## Dataset records
BEGIN
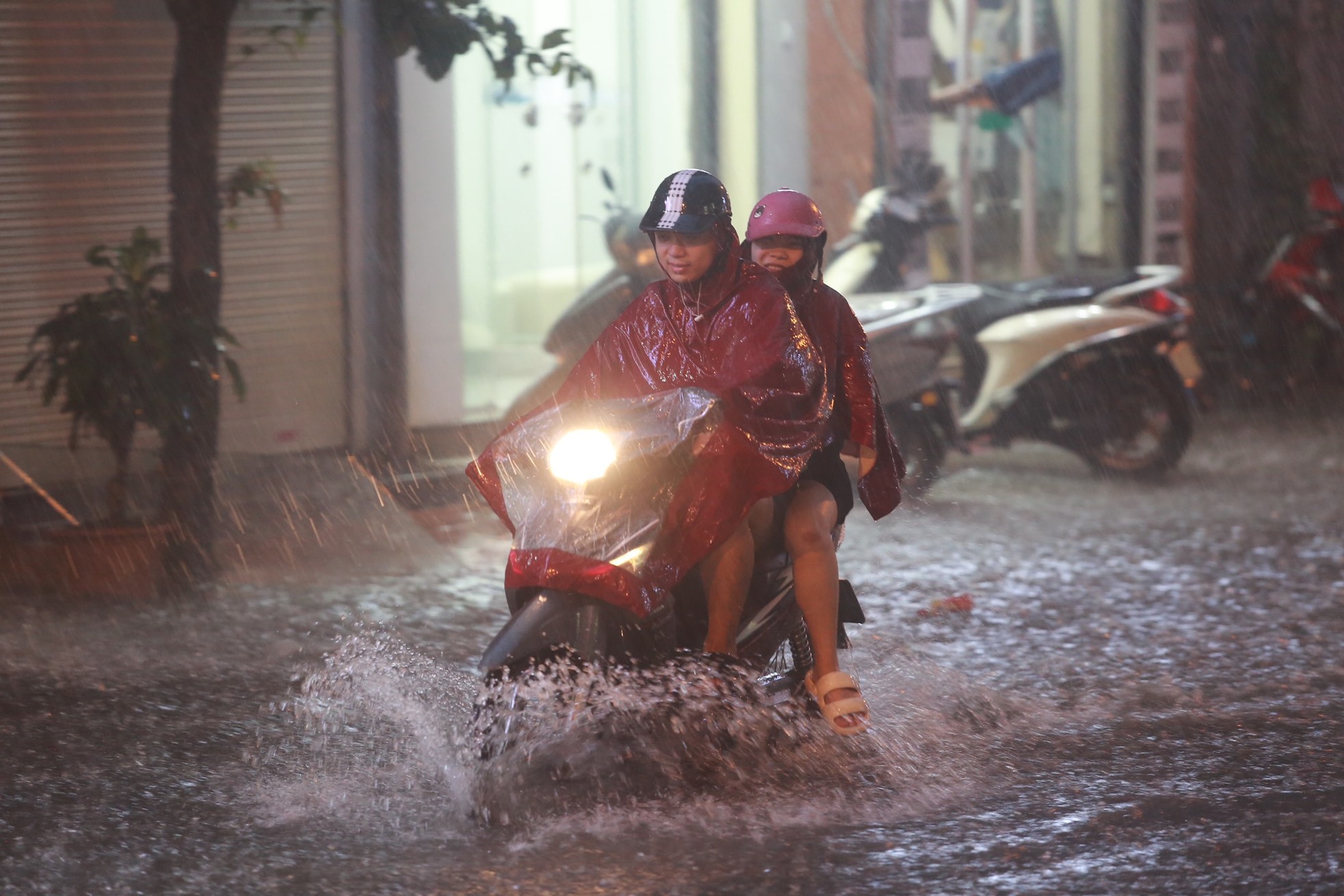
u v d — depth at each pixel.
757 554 16.88
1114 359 37.00
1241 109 54.38
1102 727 19.33
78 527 27.16
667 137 44.25
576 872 14.52
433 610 26.19
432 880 14.38
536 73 32.25
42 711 20.36
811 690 16.91
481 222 40.31
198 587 27.31
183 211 27.81
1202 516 33.34
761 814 15.95
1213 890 14.09
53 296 34.44
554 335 36.81
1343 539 30.80
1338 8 56.12
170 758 18.31
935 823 15.80
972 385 37.31
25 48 33.62
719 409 15.62
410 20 30.53
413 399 38.94
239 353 36.56
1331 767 17.70
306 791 16.98
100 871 14.74
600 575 15.22
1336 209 49.88
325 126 37.22
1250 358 49.38
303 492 33.59
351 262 37.72
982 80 48.62
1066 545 30.72
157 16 35.00
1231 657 22.77
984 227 51.09
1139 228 53.56
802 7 46.28
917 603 26.31
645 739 16.45
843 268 38.97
END
## Assignment
Starting at the line with "303 492 33.59", copy every line up to and including the last one in the entries above.

## Output for this task
303 492 33.59
351 262 37.72
982 80 48.62
1066 545 30.72
157 16 35.00
1231 657 22.77
984 227 51.09
1139 228 53.56
802 7 46.28
917 603 26.31
645 739 16.45
843 268 38.97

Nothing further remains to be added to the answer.